(Task instructions)
Go through the lines of the material and tally those with the string "csíkos"; reply with the number alone.
[Data for the task]
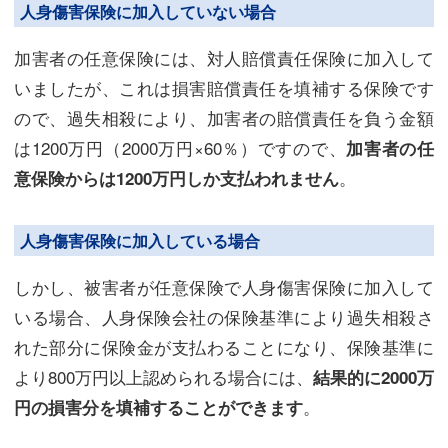
人身傷害保険に加入していない場合
加害者の任意保険には、対人賠償責任保険に加入して
いましたが、これは損害賠償責任を填補する保険です
ので、過失相殺により、加害者の賠償責任を負う金額
は1200万円（2000万円×60％）ですので、
加害者の任
。
意保険からは1200万円しか支払われません
人身傷害保険に加入している場合
しかし、被害者が任意保険で人身傷害保険に加入して
いる場合、人身保険会社の保険基準により過失相殺さ
れた部分に保険金が支払わることになり、保険基準に
より800万円以上認められる場合には、
結果的に2000万
。
円の損害分を填補することができます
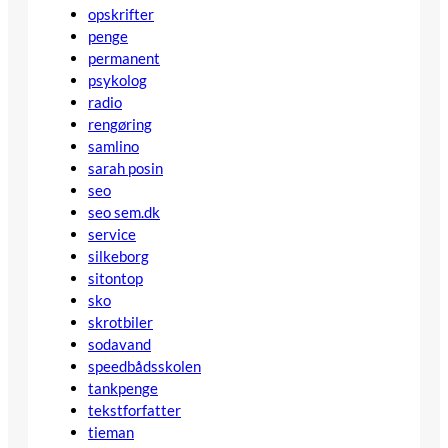
opskrifter
penge
permanent
psykolog
radio
rengøring
samlino
sarah posin
seo
seo sem.dk
service
silkeborg
sitontop
sko
skrotbiler
sodavand
speedbådsskolen
tankpenge
tekstforfatter
tieman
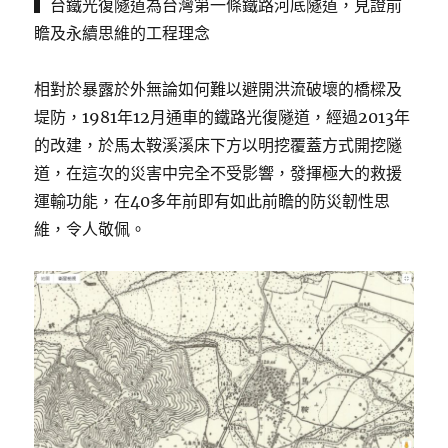
▍台鐵光復隧道為台灣第一條鐵路河底隧道，見證前
瞻及永續思維的工程理念
相對於暴露於外無論如何難以避開洪流破壞的橋樑及
堤防，1981年12月通車的鐵路光復隧道，經過2013年
的改建，於馬太鞍溪溪床下方以明挖覆蓋方式開挖隧
道，在這次的災害中完全不受影響，發揮極大的救援
運輸功能，在40多年前即有如此前瞻的防災韌性思
維，令人敬佩。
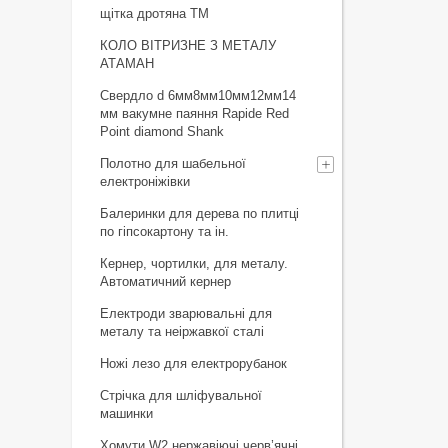
щiтка дротяна ТМ
КОЛО ВІТРИЗНЕ З МЕТАЛУ
АТАМАН
Свердло d 6мм8мм10мм12мм14
мм вакумне паяння Rapide Red
Point diamond Shank
Полотно для шабельної
електроніжівки
Балеринки для дерева по плитці
по гіпсокартону та ін.
Кернер, чортилки, для металу.
Автоматичний кернер
Електроди зварювальні для
металу та неіржавкої сталі
Ножі лезо для електрорубанок
Стрічка для шліфувальної
машинки
Хомути W2 нержавіючі черв’ячні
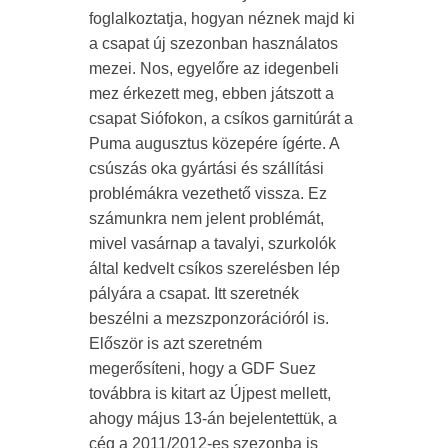
foglalkoztatja, hogyan néznek majd ki
a csapat új szezonban használatos
mezei. Nos, egyelőre az idegenbeli
mez érkezett meg, ebben játszott a
csapat Siófokon, a csíkos garnitúrát a
Puma augusztus közepére ígérte. A
csúszás oka gyártási és szállítási
problémákra vezethető vissza. Ez
számunkra nem jelent problémát,
mivel vasárnap a tavalyi, szurkolók
által kedvelt csíkos szerelésben lép
pályára a csapat. Itt szeretnék
beszélni a mezszponzorációról is.
Először is azt szeretném
megerősíteni, hogy a GDF Suez
továbbra is kitart az Újpest mellett,
ahogy május 13-án bejelentettük, a
cég a 2011/2012-es szezonba is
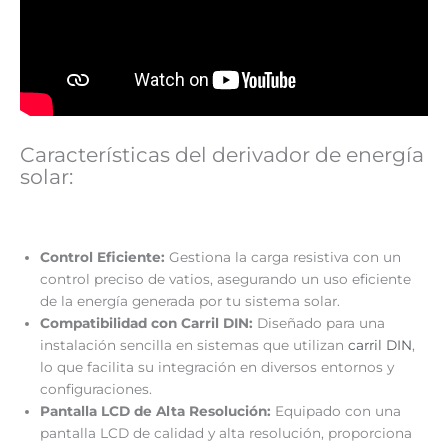
Características del derivador de energía
solar:
Control Eficiente:
Gestiona la carga resistiva con un
control preciso de vatios, asegurando un uso eficiente
de la energía generada por tu sistema solar.
Compatibilidad con Carril DIN:
Diseñado para una
instalación sencilla en sistemas que utilizan
carril DIN
,
lo que facilita su integración en diversos entornos y
configuraciones.
Pantalla LCD de Alta Resolución:
Equipado con una
pantalla LCD de calidad y alta resolución, proporciona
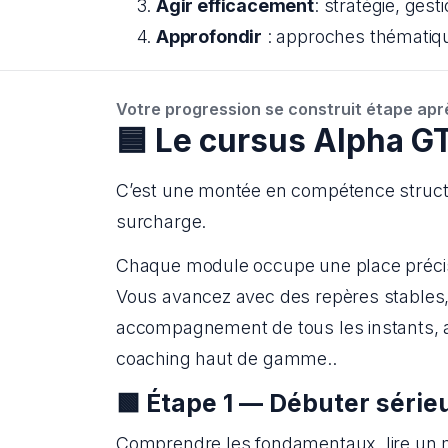
Agir efficacement
: stratégie, gest
Approfondir
 : approches thématiqu
Votre progression se construit étape apr
🟦 Le cursus Alpha G
C’est une montée en compétence structu
surcharge.
Chaque module occupe une place précis
Vous avancez avec des repères stables, 
accompagnement de tous les instants, a
coaching haut de gamme..
🟩 Étape 1 — Débuter séri
Comprendre les fondamentaux, lire un ma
[/Data for the task]
(Task solution)
2